Vem isto a propósito da Revolução Russa e da comemoração do seu centenário. Nada me custa ver figuras da direita radical, que andaram pela “Cidadela” coimbrã ou pelo “Resistência” lisboeta, de faca afiada contra Lenine e os seus bolcheviques, denunciarem o “gulag”, embora o seu “benchmark” à época, em matéria de regimes, também deixasse muito a desejar à decência. E acho perfeitamente natural que gente que nunca se aventurou nos meios radicais, democratas de esquerda ou de direita, que foram acordando com sinceridade para as tragédias do comunismo soviético, hoje manifeste o seu repúdio pelo ato fundador desse regime. 

Mas o mesmo respeito já não me merecem figuras que um dia tiveram Estaline por farol, quer os que se prolongaram no agnosticismo embaraçado que o PCP manteve face ao “pai dos povos”, quer os integrantes dos grupos maoístas que nos atazanaram por anos a cabeça e as paredes. Vê-los agora ajudar à festa contra a Revolução de Outubro, desdobrando-se em colunas de oportunidade, só deve merecer a nossa gargalhada. Ao lê-los, dei comigo a pensar que a citação de Willy Brandt (“não é bom social-democrata aos quarenta quem não foi marxista aos vinte”) poderia ter um novo fraseado: não é um bom reacionário aos quarenta (ou mais...) quem não foi um fanático estalinista aos vinte!

sábado, novembro 04, 2017

Presidentes



Há pouco mais de um ano, num encontro sobre relações internacionais em que participei em Kiev, na Ucrânia, foi anunciado um convidado surpresa, durante o jantar de encerramento. 

Estávamos a poucos dias das eleições americanas. No grande écran da sala surgiu Hillary Clinton. A sala rejubilou. Ela era a candidata que, à época, dava mais garantias de conduzir os EUA, e com eles o mundo ocidental, numa atitude anti-Moscovo - ideia que mobilizava por ali muita gente. Mas Hillary, naturalmente, não se deslocara à Ucrânia.

Surgiu então a foto de Donald Trump. Embora entre os convidados americanos para o encontro se contassem figuras conservadoras como Robert Gates, John Bolton, Karl Rove ou Newt Gingrich, a sala foi bem menos efusiva, “to say the least”. Era o tempo do “namoro” entre Trump e Putin e os ucranianos temiam que a sua eventual eleição redundasse num imenso desastre para os seus interesses. Enganavam-se: Trump mudaria de orientação e a Ucrânia cedo deixaria de o temer.

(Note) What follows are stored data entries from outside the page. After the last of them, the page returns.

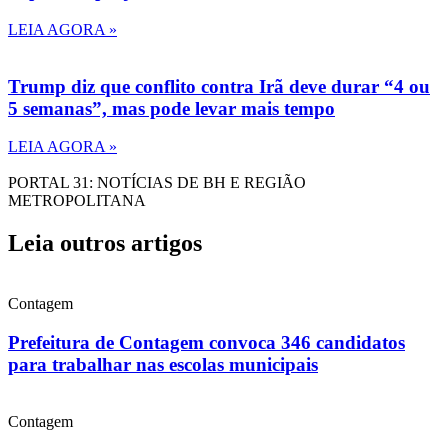
LEIA AGORA »
Trump diz que conflito contra Irã deve durar “4 ou
5 semanas”, mas pode levar mais tempo
LEIA AGORA »
PORTAL 31: NOTÍCIAS DE BH E REGIÃO
METROPOLITANA
Leia outros artigos
Contagem
Prefeitura de Contagem convoca 346 candidatos
para trabalhar nas escolas municipais
Contagem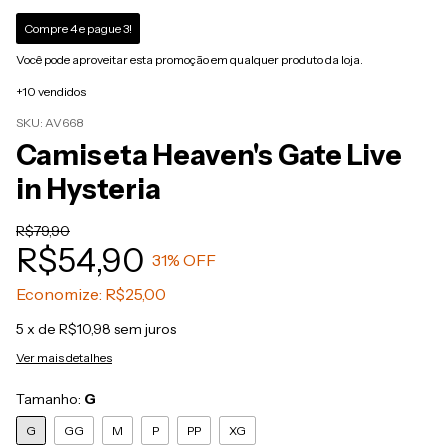
Compre 4 e pague 3!
Você pode aproveitar esta promoção em qualquer produto da loja.
+10 vendidos
SKU:
AV668
Camiseta Heaven's Gate Live
in Hysteria
R$79,90
R$54,90
31
% OFF
Economize:
R$25,00
5
x de
R$10,98
sem juros
Ver mais detalhes
Tamanho:
G
G
GG
M
P
PP
XG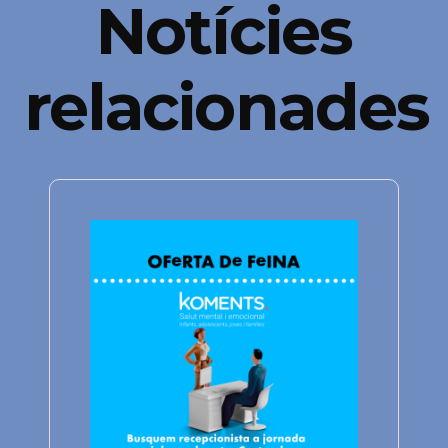
Notícies
relacionades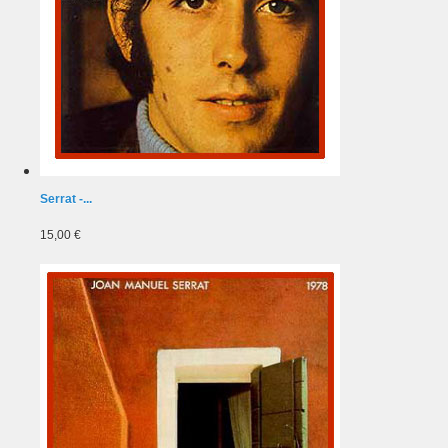
Serrat -...
15,00 €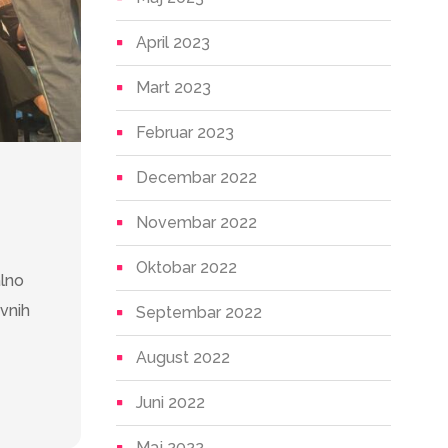
April 2023
Mart 2023
Februar 2023
Decembar 2022
Novembar 2022
Oktobar 2022
alno
vnih
Septembar 2022
August 2022
Juni 2022
Maj 2022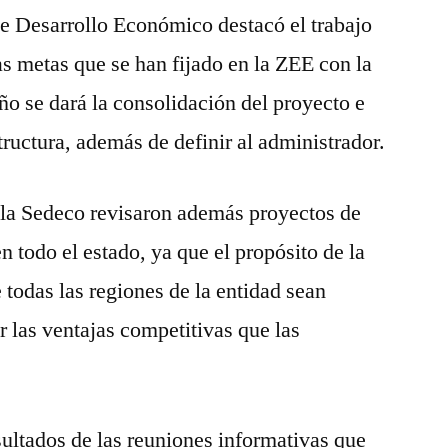
 de Desarrollo Económico destacó el trabajo
as metas que se han fijado en la ZEE con la
ño se dará la consolidación del proyecto e
structura, además de definir al administrador.
e la Sedeco revisaron además proyectos de
en todo el estado, ya que el propósito de la
 todas las regiones de la entidad sean
r las ventajas competitivas que las
ultados de las reuniones informativas que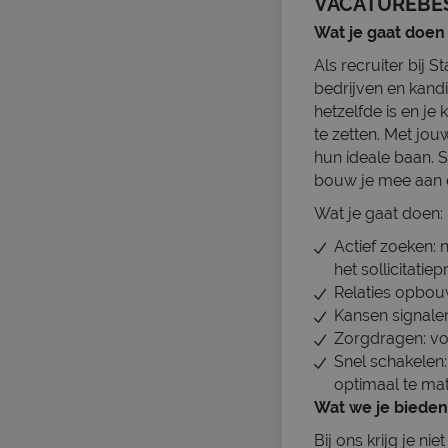
VACATUREBE
Wat je gaat doen
Als recruiter bij 
bedrijven en kand
hetzelfde is en j
te zetten. Met jou
hun ideale baan. 
bouw je mee aan d
Wat je gaat doen:
Actief zoeken: 
het sollicitatiep
Relaties opbou
Kansen signale
Zorgdragen: vo
Snel schakelen
optimaal te ma
Wat we je bieden
Bij ons krijg je n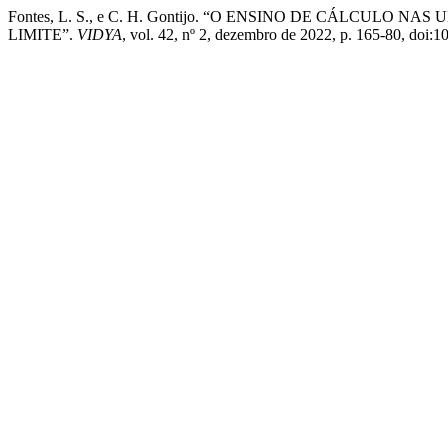
Fontes, L. S., e C. H. Gontijo. “O ENSINO DE CÁLCUL
LIMITE”.
VIDYA
, vol. 42, nº 2, dezembro de 2022, p. 165-80, doi:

(Dias depois, na ocasião surpreendente em que a “onda Trump” varreu a América, eu estava por acaso em Berlim, num outro encontro, desta vez com diversas figuras do governo alemão. E pude assistir, devo dizer que com alguma surpresa, ao “pânico” que os atravessou, perante o resultado da eleição. Hoje percebo-os bem melhor.)

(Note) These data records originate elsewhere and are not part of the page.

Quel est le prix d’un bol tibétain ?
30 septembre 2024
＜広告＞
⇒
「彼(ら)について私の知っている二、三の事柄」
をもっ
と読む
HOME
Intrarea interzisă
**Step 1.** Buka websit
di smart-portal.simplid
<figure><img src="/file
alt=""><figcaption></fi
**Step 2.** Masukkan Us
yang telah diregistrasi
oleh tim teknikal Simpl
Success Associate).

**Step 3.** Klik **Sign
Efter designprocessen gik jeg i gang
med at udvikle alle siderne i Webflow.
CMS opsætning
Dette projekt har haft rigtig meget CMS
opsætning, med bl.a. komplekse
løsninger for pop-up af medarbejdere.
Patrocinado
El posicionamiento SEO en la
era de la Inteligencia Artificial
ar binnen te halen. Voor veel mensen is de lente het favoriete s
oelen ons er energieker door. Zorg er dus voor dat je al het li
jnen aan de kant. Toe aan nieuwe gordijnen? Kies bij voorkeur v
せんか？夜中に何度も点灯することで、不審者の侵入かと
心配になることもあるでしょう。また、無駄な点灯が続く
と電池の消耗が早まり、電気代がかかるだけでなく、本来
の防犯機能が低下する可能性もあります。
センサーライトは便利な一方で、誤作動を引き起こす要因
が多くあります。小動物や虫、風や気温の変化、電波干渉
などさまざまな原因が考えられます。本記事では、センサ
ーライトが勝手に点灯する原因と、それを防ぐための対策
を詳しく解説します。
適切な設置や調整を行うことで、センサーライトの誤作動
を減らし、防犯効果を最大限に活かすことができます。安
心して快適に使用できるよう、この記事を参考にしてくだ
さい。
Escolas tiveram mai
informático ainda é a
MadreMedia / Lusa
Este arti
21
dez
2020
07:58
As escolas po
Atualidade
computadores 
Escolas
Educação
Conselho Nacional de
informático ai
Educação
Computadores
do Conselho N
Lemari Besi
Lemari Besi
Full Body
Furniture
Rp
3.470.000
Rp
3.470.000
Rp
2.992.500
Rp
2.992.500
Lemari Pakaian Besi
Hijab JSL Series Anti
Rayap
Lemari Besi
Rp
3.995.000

Regressemos a Kiev, a setembro de 2016. O organizador do encontro, um milionário ucraniano, disse-nos que, infelizmente, não pudera garantir a presença na conferência de nenhum dos candidatos às eleições americanas. Mas anunciou que tinha um “presidente” substituto à altura. E entrou então na sala Kevin Spacey. Uma bela surpresa. O “presidente” da famosa série televisiva “House of Cards”, “Frank Underwood”, fez uma intervenção magnífica, inteligente e informada, sobre a ficção e a política, dando-nos, com eloquência, a sua visão desse mundo e conseguindo transmitir àquele momento de encerramento uma dignidade e uma qualidade muito elevada. Spacey não é um ator normal; é um intelectual culto e muito elaborado, bem acima da média.

Lembrei-me muito desse momento, nos últimos dias, quando vi Spacey pessoalmente mergulhado, de forma degradante, numa vaga de acusações sobre atos de assédio sexual, idêntica à que hoje se vive em largos setores dos Estados Unidos. Dei comigo a pensar o que poderá significar para um grande e reconhecido ator, ainda ontem com o mundo a seus pés, ver ruir, de um dia para o outro, por erros próprios do passado que ele próprio não deixa de reconhecer, toda uma imagem e um prestígio laboriosamente conquistados.